Courses > 2013 Spring

Electives

CINE 224 - Third Cinema: Reckoning with Civilization in Brazilian, Cuban and African Film

AFRC 224 | ANTH 221 | COML 210 | LALS 224
401 | MW 3:30-5pm | FBH 244

In this course, we will first read from the diaries of Christopher Columbus about the Antilles, the ethnographic essays of Claude Lévi-Strauss about Brazil, as well as the anthropological studies of Marcel Griaule about the Dogon people of Mali. These readings will crystallize a sense of the historical Euro-colonial gaze at peoples and places that it considered barbaric, feared, in some cases, as cannibalistic, and that it eventually came to categorize as “third world” by contributing to their economic underdevelopment. Rather than a lament of “Europe’s” history of havoc, this course will show the cinematic reckonings of “Third Cinema” with this violent history, which visually re-frame and question what is human, what is civilized, and what is not. We will move by the third week into select films of Brazil, Cuba, Africa (specifically Algeria, Mali, and Senegal), and Martinique, and see how they respond to Western Europe’s idea that it is the center of the gravity of civilization.
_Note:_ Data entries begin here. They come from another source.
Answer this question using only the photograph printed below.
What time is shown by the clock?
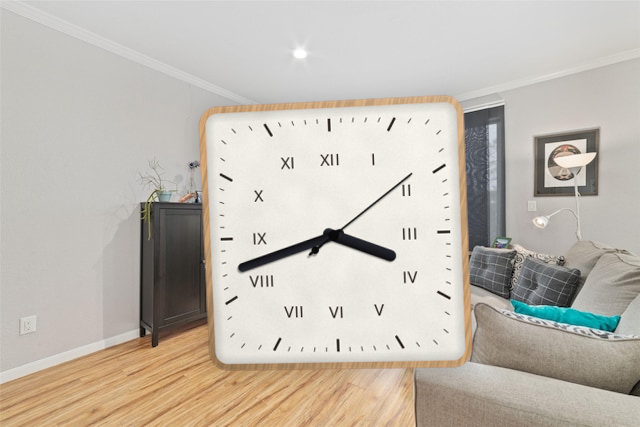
3:42:09
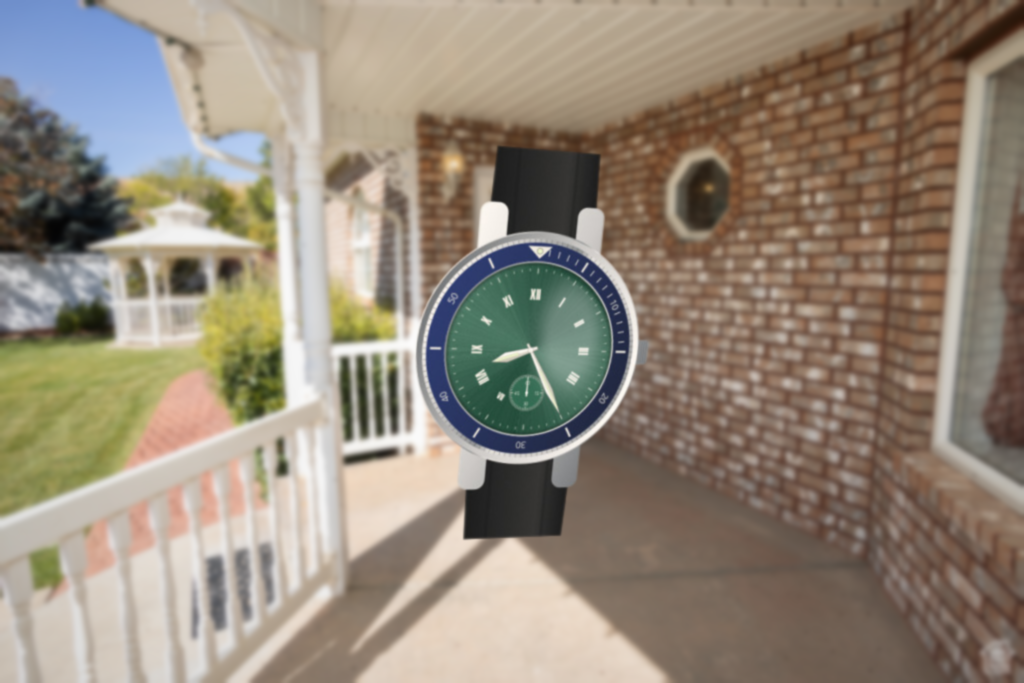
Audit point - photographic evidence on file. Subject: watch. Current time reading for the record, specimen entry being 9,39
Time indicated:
8,25
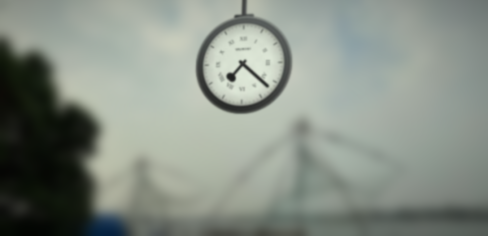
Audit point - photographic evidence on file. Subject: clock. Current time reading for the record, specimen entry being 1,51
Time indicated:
7,22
The cinemas of Glauber Rocha, Nelson Pereira dos Santos, Tomás Gutiérrez Alea, Sara Gómez, Manthia Diawara, Abderrahmane Sissako, Ousmane Sembene, and Euzhan Palcy radically tangle the dangerous line between the human and the anthropological object of study, between civilization and barbarism. The director’s work that will be the conceptual hinge between the brief early readings and the aforementioned directors is that of Jean Rouch, specifically his pictures shot in Africa in the 1940s-60s. To accompany our viewings, we will also read the literature of the Antropofaga (Cannibalism) movement in early 20th century Brazil, poems by Aimé Césaire (Martiniquan), and a couple essays by the revolutionary thinker, Frantz Fanon (Martiniquan, Algerian). All of the films have English subtitles. Final essays may be written in English or Spanish.